The State mandates a program requiring landowners to control listed noxious weeds on their property, but some landowners do not believe in spraying.
While noxious weeds continue to spread in dominoes effect, food prices increase throughout the country.
Noxious weeds are such a problem because horses and cattle will not touch it; however, Lani Lamming of Ewe4ic Ecological Services has provided an alternative approach to weed fighting that is "simple, logical, however, often overlooked."
Lamming provides a weed fighting service that not only benefits the economy but also the environment as well as society.
"Instead of aggressive weeds pushing and pulling and destroying the land, our service puts 'selection pressure' the other way, where the grass can expand, reversing the psychology on the weed," Lamming said.
Lamming's services provide no down time, their employees work around the clock in a suitable climate, making their own living by grazing on acres of property.
Lamming owns more than 350 goats, migrating from Jackson Hole to Utah up through the Western Slope of Colorado.
"I'm a cattle rancher by background," she said. "I'm used to handling and transporting 1,000 to 5,000 head of animals. I learned how to use them as a tool, relying on cultural methods of grazing and manipulating the land."
With a master's degree in weed science, Lamming said she volunteered with sheep grazing for her master's thesis, and she "got the idea to use grazing animals as a way of destroying noxious weeds."
"Leafy spurge didn't work with spray," she said. "We needed an effective way of taking care of the problem, and goats are more effective than sheep because they prefer noxious weeds."
Lamming said she never saw a goat in her life, but when she spotted two cashmere goats, she knew it was the animal to use for her service business.
"Cashmere goats are small, but they're not too small," she said. "They're non-threatening, mellow and intelligent. Their size and personality was perfect for the business."

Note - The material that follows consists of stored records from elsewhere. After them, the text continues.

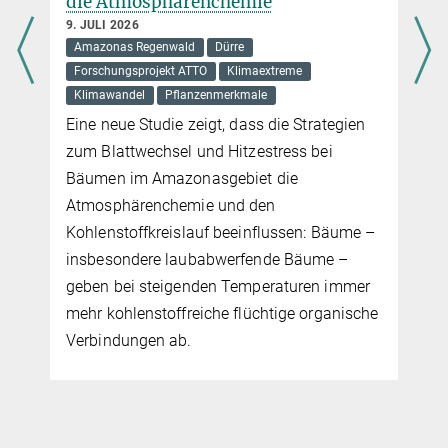
l
die Atmosphärenchemie
9. JULI 2026
Amazonas Regenwald
Dürre
Forschungsprojekt ATTO
Klimaextreme
Klimawandel
Pflanzenmerkmale
Eine neue Studie zeigt, dass die Strategien
zum Blattwechsel und Hitzestress bei
Bäumen im Amazonasgebiet die
Atmosphärenchemie und den
Kohlenstoffkreislauf beeinflussen: Bäume –
insbesondere laubabwerfende Bäume –
geben bei steigenden Temperaturen immer
mehr kohlenstoffreiche flüchtige organische
Verbindungen ab.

Krista Algien, Lamming's co- partner, commented on the animal's intelligence: "They tell me if they're hungry. When it rains, they'll let me know if they're cold or hurt. They talk to you."
Lamming bought a whole herd of cashmere goats from a Kiowa resident, then started her services.
"We had to provide everything as a service; we didn't have a choice," she said. "Our services include the goats, fence, knowledge, labor, water tanks, on site, camp ...anything to control noxious weeds."
She said she provides everything but the food, because the goats "make their own living."
"They eat nothing but noxious weeds," she said, laughing. "Nothing's being wasted, and the weeds must be taken care of by law.
"Where some people don't believe in spraying, the goats are available."
She said the enzymes in the goats' liver, gut and saliva breaks down herbicides that could kill other animals.
"Noxious weeds don't harm goats because their diet is natural," she said. "Their favorite food in the world is leafy spurge."
She said goat grazing is intense grazing under a short duration that is based on Holistic Resource Management Principles.
The goal of the landowner is to control noxious weeds, she said.
"We look at the property and give it a price," she said. "Each land gets a unique price based on water hauling, fencing, etc. It's always different. But, as a rule of thumb, it's $100 an acre."
She said the goats are not only economically resourceful but also environmentally resourceful.
"Goats are self-propelled and seek noxious weeds," she said. 'The hoof action of the animals tramples litter pellets, conditions soil surface, tillages, mulches old plant growth without disturbing other plant life, grasses, etc."